You can tell, just from this first opening of the movie, that the heart and soul of this movie is not a monster but a family. And you desperately want this beautiful found family to survive.

 

Enter Godzilla, who is now superpowered and extra big after years of absorbing radiation and being hit by US nuclear tests. He’s big, and he’s got a big heat ray now, and essentially flattens the city of Ginza.

 

Wrapped with guilt over his inability to stop the monster, Shikishima joins an effort to stop the monster once and for all.

 

The story here is so rich and the characters are so wonderful that Godzilla finally feels like a threat, not a thrill.

 

Take “Godzilla x Kong” and that whole franchise. I don’t remember any humans, or what they even did in those movies. All I remember is Godzilla and Kong's big fights. Good for an exciting movie, but not an engaging one. The big difference here is the purpose of the Kaiju also.

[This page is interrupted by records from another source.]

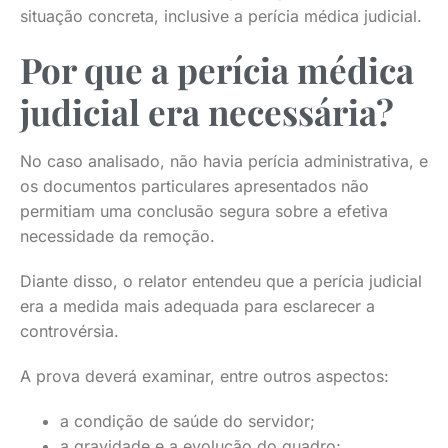
situação concreta, inclusive a perícia médica judicial.
Por que a perícia médica
judicial era necessária?
No caso analisado, não havia perícia administrativa, e
os documentos particulares apresentados não
permitiam uma conclusão segura sobre a efetiva
necessidade da remoção.
Diante disso, o relator entendeu que a perícia judicial
era a medida mais adequada para esclarecer a
controvérsia.
A prova deverá examinar, entre outros aspectos:
a condição de saúde do servidor;
a gravidade e a evolução do quadro;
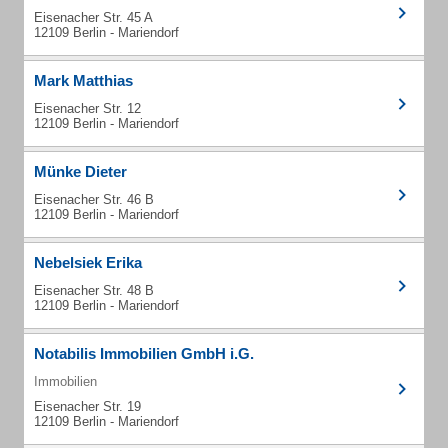
Eisenacher Str. 45 A
12109 Berlin - Mariendorf
Mark Matthias
Eisenacher Str. 12
12109 Berlin - Mariendorf
Münke Dieter
Eisenacher Str. 46 B
12109 Berlin - Mariendorf
Nebelsiek Erika
Eisenacher Str. 48 B
12109 Berlin - Mariendorf
Notabilis Immobilien GmbH i.G.
Immobilien
Eisenacher Str. 19
12109 Berlin - Mariendorf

In the MonsterVerse movies, Godzilla is a protector against bigger threats. He is nature personified, fighting for the people. “Yass Godzilla slay that dragon!” he beats up monsters and leaves.

 

In Minus One, he is more than a beat 'em-up monster. He is an allegory for survivors' guilt and the horrors of nuclear war. He must be defeated, or Japan's hope of moving forward, of processing its grief, is lost. He follows Shikishima around, a representation of his guilt at deserting. He feels Godzilla’s continued existence is his burden to bear. Making him a true monster, and not just a benevolent wrecking ball, gives Godzilla greater purpose in the film. The less you see of him the better, but when you do see him it’s well worth it.

 

Now let's talk visual effects. With a crew of only 35 and a budget of only 15 million, (Godzilla x Kong’s sequel had an alleged budget of 150 million.) Godzilla Minus One uses VFX to create possibly the coolest version of Godzilla I’ve seen in a while. It’s due to, in part, how they choose to animate Godzilla. He doesn’t run, or pick up buildings, or use weapons. He is a large, cumbersome, lumbering thing. He moves slowly because he is a big guy. His steps are lurching, his head turns slowly. He has a stiff quality that almost mimics puppetry or the styles of original Godzilla movies. Sometimes he looks a little corny, but he looks real.

 

The famous scene of him swimming quickly behind a minesweeper that Shikishima is on, is one occasion where his movements are smooth, fast and deliberate. Because these things are used sparingly, the scene is terrifying.

 

Godzilla Minus One manages to do many things that Hollywood’s versions just don’t. There are emotional stakes, a worthwhile human storyline that doesn’t feel shoehorned in, and a unique, visually stunning way of capturing the creature himself. If you’re going to watch any Kaiju movie this year, let it be Minus One. Now available in Australia on Netflix.